My last job was helping to kill me. It was helping to dive me down lower in depth, because I wasn't able to focus on myself and my needs. That really woke me up. It made me go, "Yep, I guess I have to listen to myself now and listen to my body. It's telling me things and do something about it. Don't just keep pushing it back. Do something about it." I ended up having to move from where I was. My rent was going up a little higher every year. I could no longer afford to live there, because I wasn't working, at least not getting a nursing income. So my sons and I had to move. Thank goodness for our First Nation. They had been building a new set of townhouses and one had just been completed. We were lucky enough to get to move into that right at the time I was running out of money from whatever resources I could get it from.

We moved in here. The rent is significantly lower.

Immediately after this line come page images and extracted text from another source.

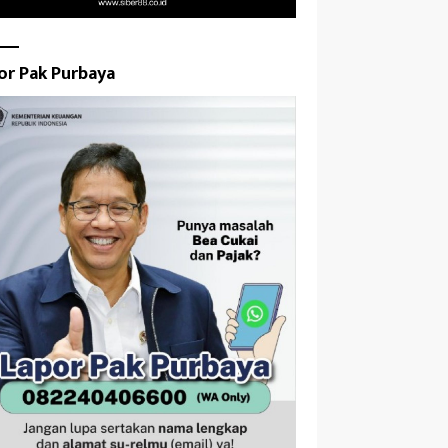
or Pak Purbaya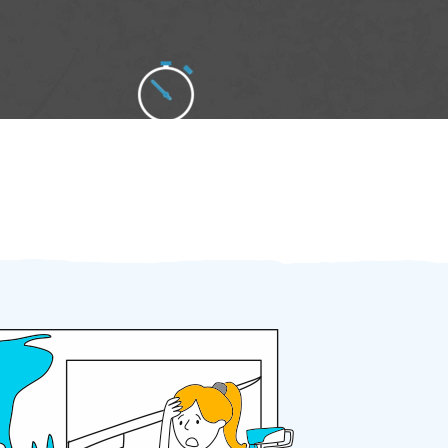
Zakázku zadáte do 2 minut
Za 2 minuty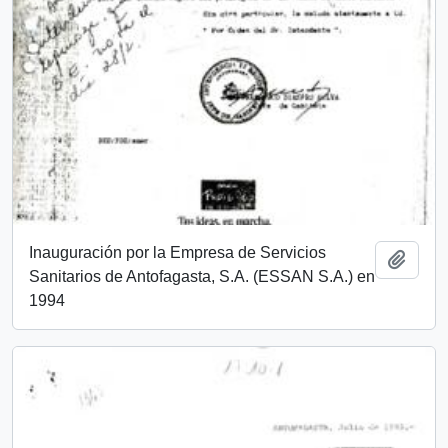
Inauguración por la Empresa de Servicios
Añadi
Sanitarios de Antofagasta, S.A. (ESSAN S.A.) en
1994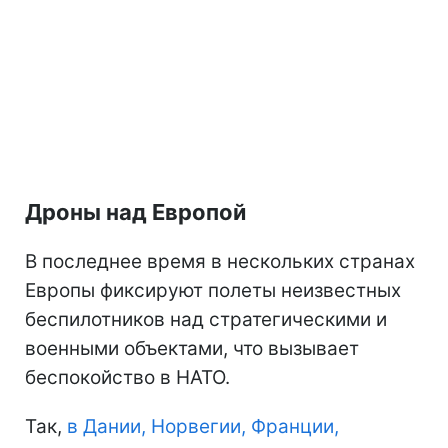
Дроны над Европой
В последнее время в нескольких странах
Европы фиксируют полеты неизвестных
беспилотников над стратегическими и
военными объектами, что вызывает
беспокойство в НАТО.
Так,
в Дании, Норвегии, Франции,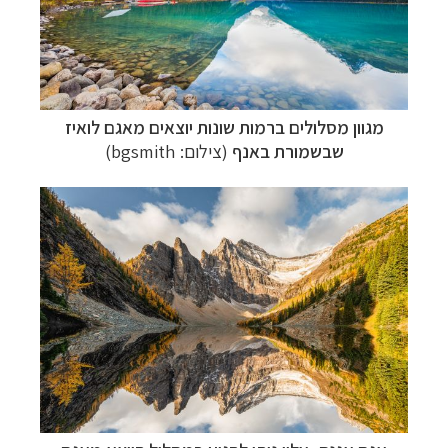
מגוון מסלולים ברמות שונות יוצאים מאגם לואיז
שבשמורת באנף
(צילום:
bgsmith
)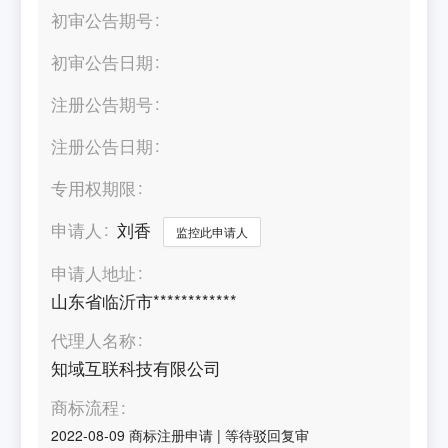
初审公告期号
初审公告日期
注册公告期号
注册公告日期
专用权期限
申请人
刘香
监控此申请人
申请人地址
山东省临沂市************
代理人名称
知域互联科技有限公司
商标流程
2022-08-09
商标注册申请
|
等待驳回复审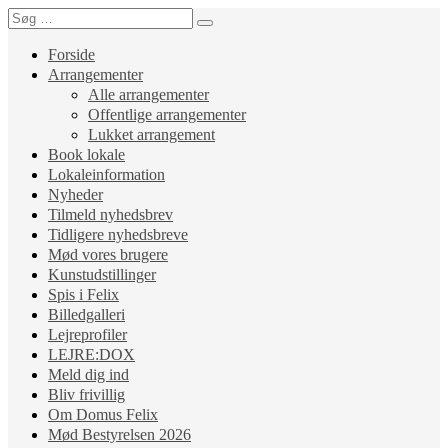
Forside
Arrangementer
Alle arrangementer
Offentlige arrangementer
Lukket arrangement
Book lokale
Lokaleinformation
Nyheder
Tilmeld nyhedsbrev
Tidligere nyhedsbreve
Mød vores brugere
Kunstudstillinger
Spis i Felix
Billedgalleri
Lejreprofiler
LEJRE:DOX
Meld dig ind
Bliv frivillig
Om Domus Felix
Mød Bestyrelsen 2026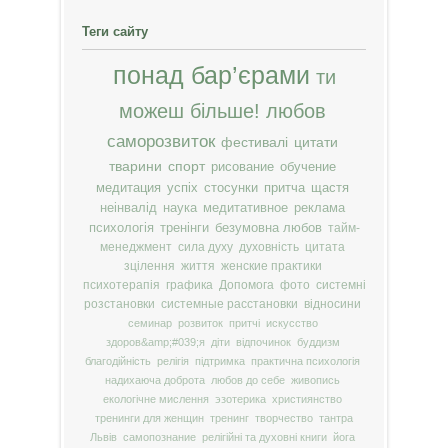
Теги сайту
понад бар’єрами
ти
можеш більше!
любов
саморозвиток
фестивалі
цитати
тварини
спорт
рисование
обучение
медитация
успіх
стосунки
притча
щастя
неінвалід
наука
медитативное
реклама
психологія
тренінги
безумовна любов
тайм-
менеджмент
сила духу
духовність
цитата
зцілення
життя
женские практики
психотерапія
графика
Допомога
фото
системні
розстановки
системные расстановки
відносини
семинар
розвиток
притчі
искусство
здоров&amp;#039;я
діти
відпочинок
буддизм
благодійність
релігія
підтримка
практична психологія
надихаюча доброта
любов до себе
живопись
екологічне мислення
эзотерика
християнство
тренинги для женщин
тренинг
творчество
тантра
Львів
самопознание
релігійні та духовні книги
йога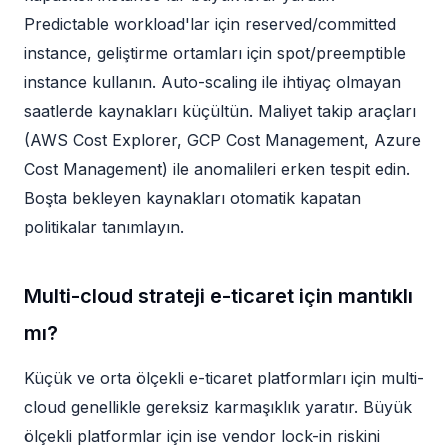
Predictable workload'lar için reserved/committed
instance, geliştirme ortamları için spot/preemptible
instance kullanın. Auto-scaling ile ihtiyaç olmayan
saatlerde kaynakları küçültün. Maliyet takip araçları
(AWS Cost Explorer, GCP Cost Management, Azure
Cost Management) ile anomalileri erken tespit edin.
Boşta bekleyen kaynakları otomatik kapatan
politikalar tanımlayın.
Multi-cloud strateji e-ticaret için mantıklı
mı?
Küçük ve orta ölçekli e-ticaret platformları için multi-
cloud genellikle gereksiz karmaşıklık yaratır. Büyük
ölçekli platformlar için ise vendor lock-in riskini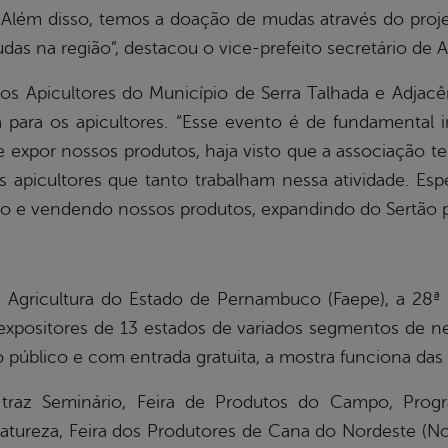
Além disso, temos a doação de mudas através do projet
s na região”, destacou o vice-prefeito secretário de Agr
s Apicultores do Município de Serra Talhada e Adjacê
a para os apicultores. “Esse evento é de fundamental 
expor nossos produtos, haja visto que a associação te
apicultores que tanto trabalham nessa atividade. Esp
o e vendendo nossos produtos, expandindo do Sertão pa
Agricultura do Estado de Pernambuco (Faepe), a 28ª
xpositores de 13 estados de variados segmentos de neg
 ao público e com entrada gratuita, a mostra funciona das
 traz Seminário, Feira de Produtos do Campo, Progr
atureza, Feira dos Produtores de Cana do Nordeste (N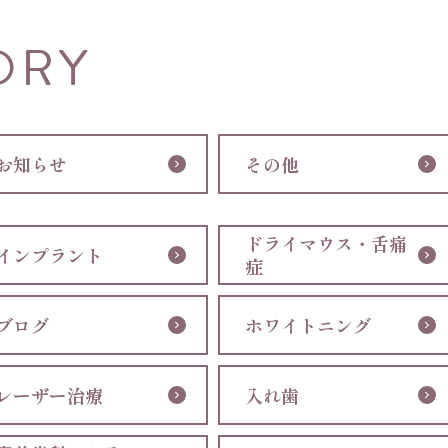
ORY
お知らせ
その他
ドライマウス・舌痛
インプラント
症
ブログ
ホワイトニング
レーザー治療
入れ歯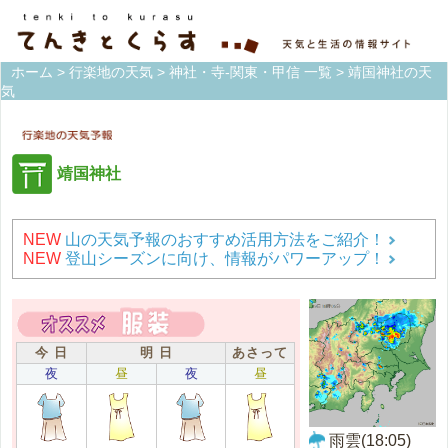
ホーム
>
行楽地の天気
>
神社・寺-関東・甲信 一覧
> 靖国神社の天
気
靖国神社
NEW
山の天気予報のおすすめ活用方法をご紹介！
NEW
登山シーズンに向け、情報がパワーアップ！
今 日
明 日
あさって
夜
昼
夜
昼
雨雲(18:05)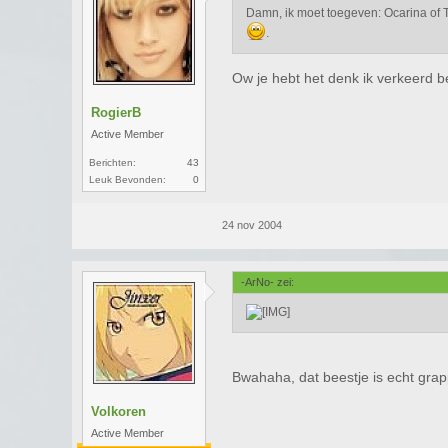
Damn, ik moet toegeven: Ocarina of 
.
Ow je hebt het denk ik verkeerd 
RogierB
Active Member
Berichten:
43
Leuk Bevonden:
0
24 nov 2004
-ArNo- zei:
Bwahaha, dat beestje is echt grap
Volkoren
Active Member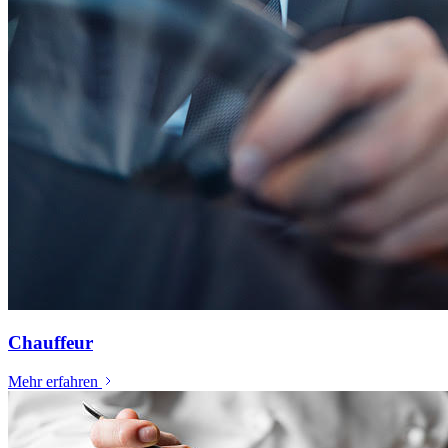
Chauffeur
Mehr erfahren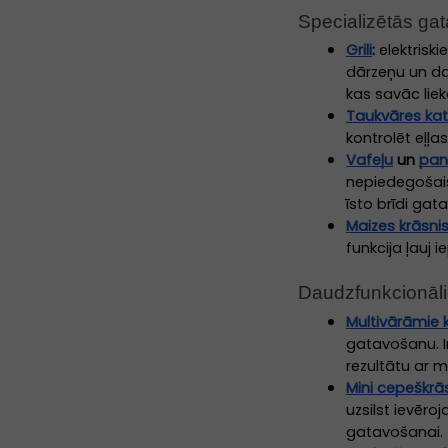
Specializētās ga
Grili
:
elektriski
dārzeņu un da
kas savāc liek
Taukvāres katli
kontrolēt eļļa
Vafeļu
un
pan
nepiedegošais
īsto brīdi ga
Maizes krāsni
funkcija ļauj 
Daudzfunkcionāli
Multivārāmie k
gatavošanu. I
rezultātu ar m
Mini cepeškrā
uzsilst ievēro
gatavošanai.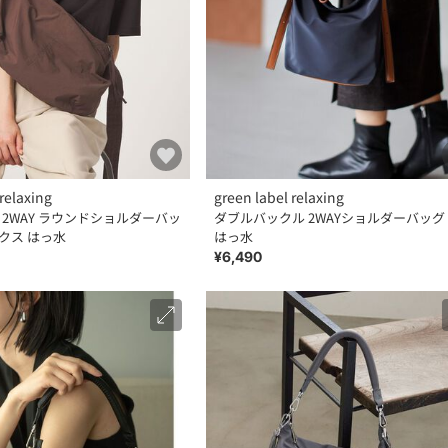
relaxing
green label relaxing
】2WAY ラウンドショルダーバッ
ダブルバックル 2WAYショルダーバッグ 
ックス はっ水
はっ水
¥6,490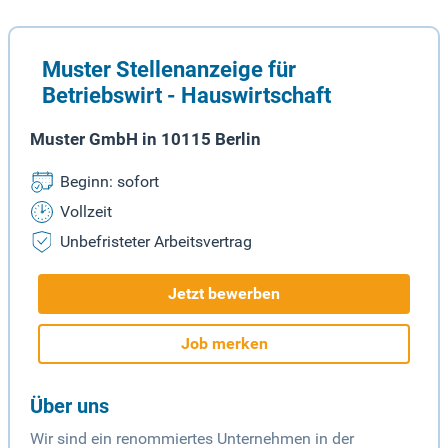
Muster Stellenanzeige für
Betriebswirt - Hauswirtschaft
Muster GmbH in 10115 Berlin
Beginn: sofort
Vollzeit
Unbefristeter Arbeitsvertrag
Jetzt bewerben
Job merken
Über uns
Wir sind ein renommiertes Unternehmen in der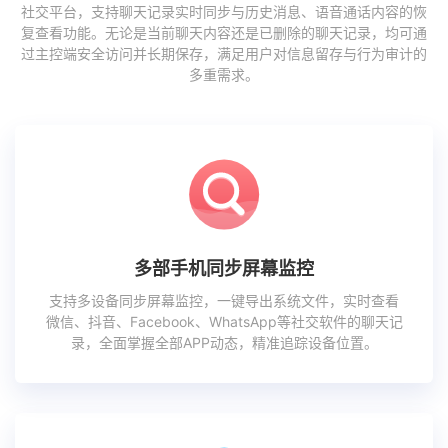
社交平台，支持聊天记录实时同步与历史消息、语音通话内容的恢
复查看功能。无论是当前聊天内容还是已删除的聊天记录，均可通
过主控端安全访问并长期保存，满足用户对信息留存与行为审计的
多重需求。
多部手机同步屏幕监控
支持多设备同步屏幕监控，一键导出系统文件，实时查看
微信、抖音、Facebook、WhatsApp等社交软件的聊天记
录，全面掌握全部APP动态，精准追踪设备位置。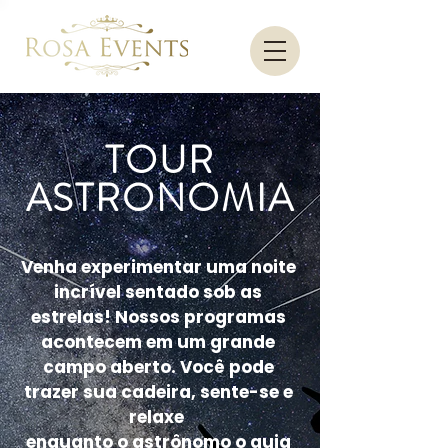
TOUR
ASTRONOMIA
Venha experimentar uma noite
incrível sentado sob as
estrelas! Nossos programas
acontecem em um grande
campo aberto. Você pode
trazer sua cadeira, sente-se e
relaxe
enquanto o astrônomo o guia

I know not everybody has that opportunity, but it enabled me to start looking at what I wanted in life instead of worrying about the financial piece. So even if it's a matter of you have to move in with someone or a relative or something where you might not have as much, you might have to give up some things, which I did, but at least it got me thinking about my life again and having a purpose. So that's where I am now. 

My name is Dawn Clarke, and I'm aware that I'm rare.